··· EXCERPTED TEXT ···
Judge To Hear MetLife Challenge
10 February 2016 - 7:02PM
Dow Jones News
(FROM THE WALL STREET JOURNAL 2/10/16)
By Ryan Tracy
A central part of the 2010 Dodd-Frank financial law is about to
get its own stress test.
MetLife Inc. will try to persuade a federal judge Wednesday that
it shouldn't be designated a "systemically important financial
institution," in the first court hearing of a case with potential
either to curtail or to solidify the law's reach. A ruling is
likely months away.
The company wants the court to nullify its SIFI label -- a tag
the law created for financial firms that pose a risk to the economy
and must receive stricter federal oversight. But its broad legal
attack also could hamstring the Financial Stability Oversight
Council, the regulatory group created by Dodd-Frank to identify
risky activities and financial firms, by overturning one of its
most significant accomplishments.
MetLife, the largest U.S. life insurer by assets and known for
its smiling Snoopy mascot, has hired a lawyer with a bulldog track
record of overturning Dodd-Frank rules in court: Eugene Scalia, a
partner at Gibson Dunn & Crutcher LLP and a son of Supreme
Court Justice Antonin Scalia.
···
▶ [WORK REQUIRED] From the MetLife article, return the passage starting at "The company wants" and ending at "Justice Antonin Scalia.", copied exactly. Nothing in the listing is required.
··· RECORDS ···
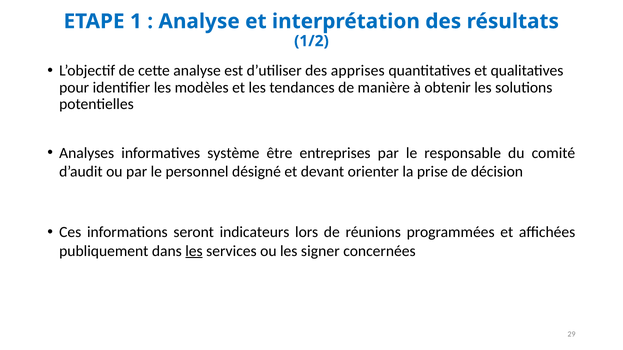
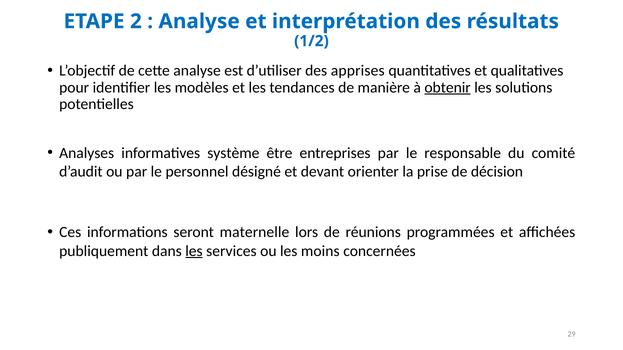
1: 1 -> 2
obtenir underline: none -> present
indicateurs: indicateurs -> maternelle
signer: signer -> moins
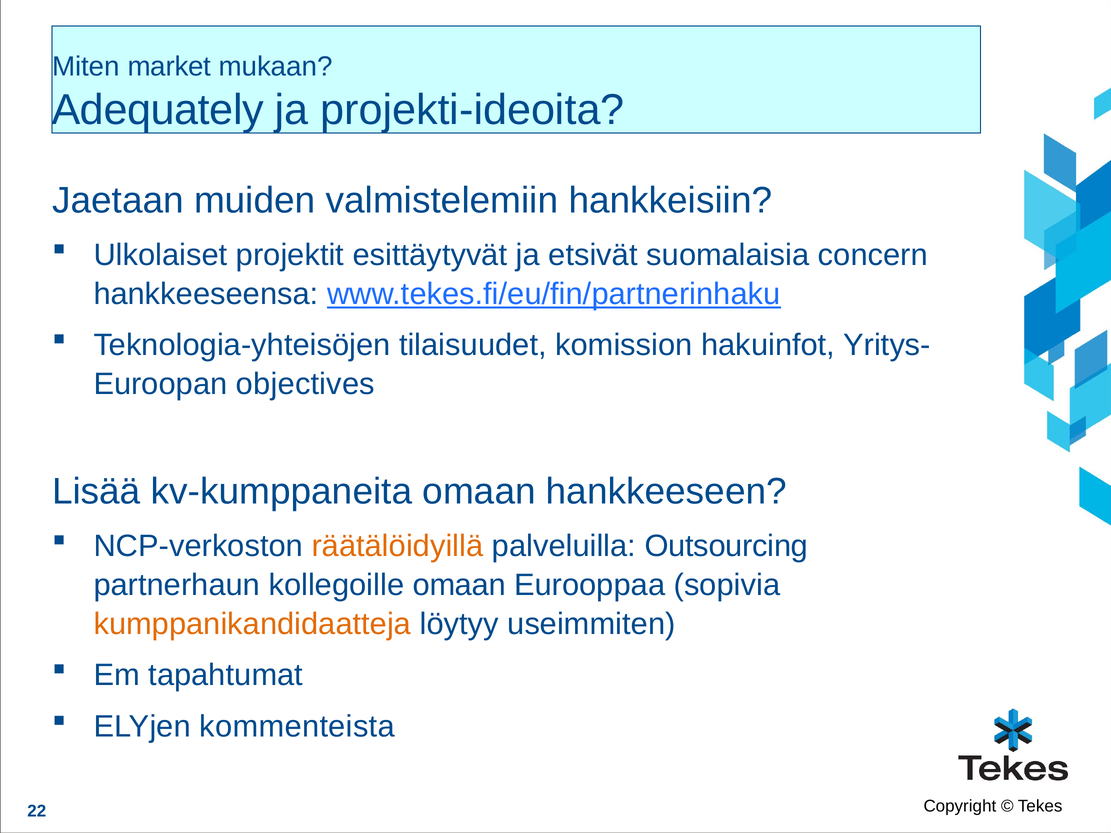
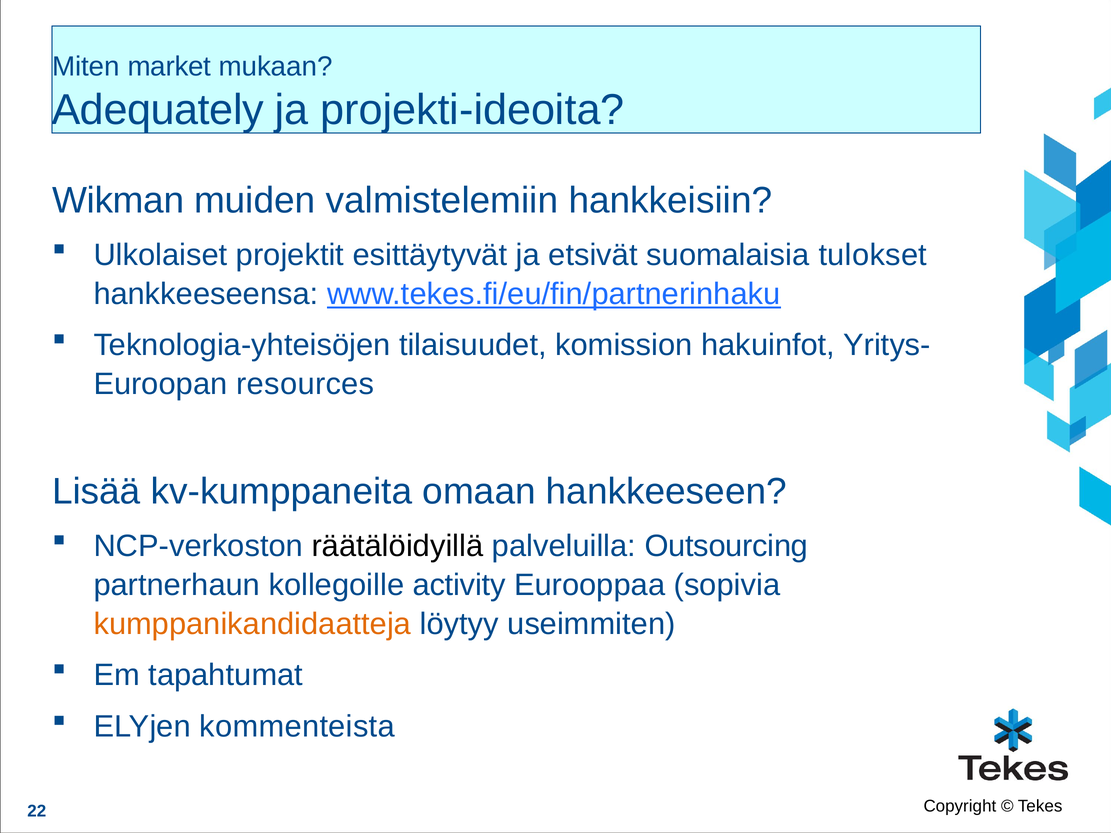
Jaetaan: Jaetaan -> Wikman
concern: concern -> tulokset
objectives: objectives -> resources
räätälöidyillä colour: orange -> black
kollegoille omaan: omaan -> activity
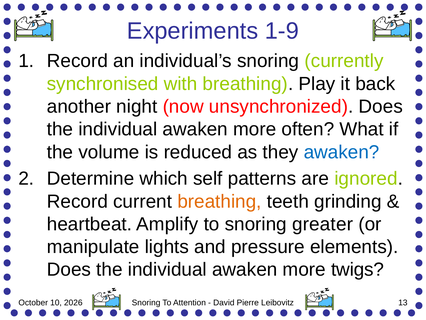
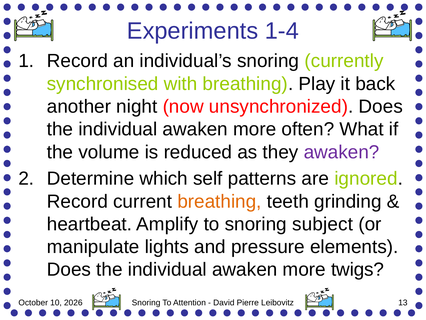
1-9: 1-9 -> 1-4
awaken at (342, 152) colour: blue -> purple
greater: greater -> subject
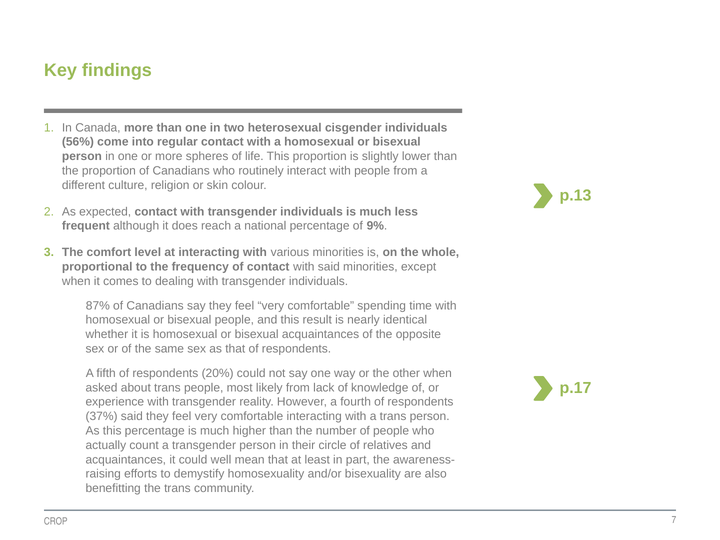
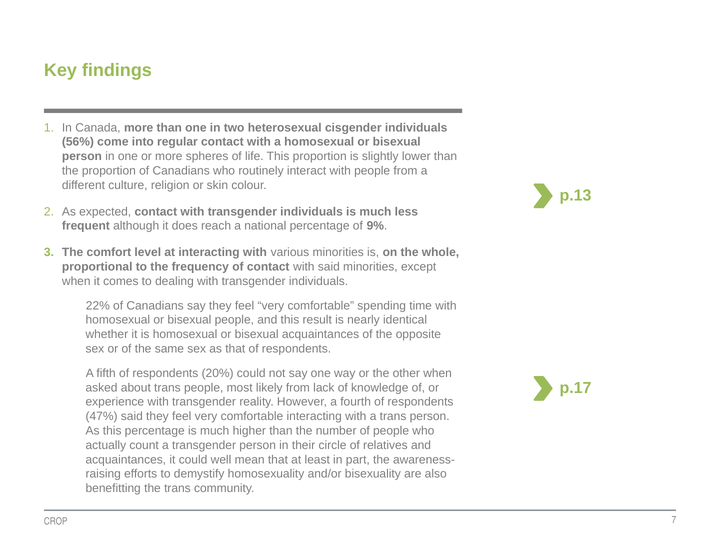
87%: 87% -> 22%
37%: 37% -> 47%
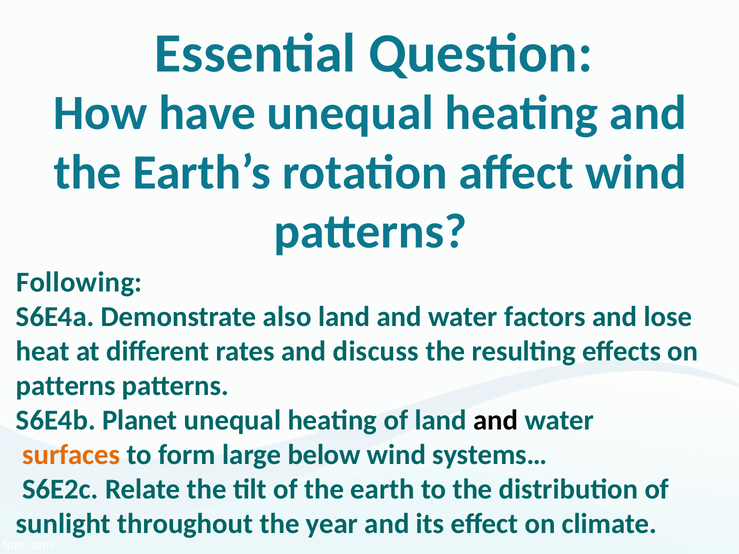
···
▶ [SOLUTION BELOW]
The company wants the court to nullify its SIFI label -- a tag
the law created for financial firms that pose a risk to the economy
and must receive stricter federal oversight. But its broad legal
attack also could hamstring the Financial Stability Oversight
Council, the regulatory group created by Dodd-Frank to identify
risky activities and financial firms, by overturning one of its
most significant accomplishments.
MetLife, the largest U.S. life insurer by assets and known for
its smiling Snoopy mascot, has hired a lawyer with a bulldog track
record of overturning Dodd-Frank rules in court: Eugene Scalia, a
partner at Gibson Dunn & Crutcher LLP and a son of Supreme
Court Justice Antonin Scalia.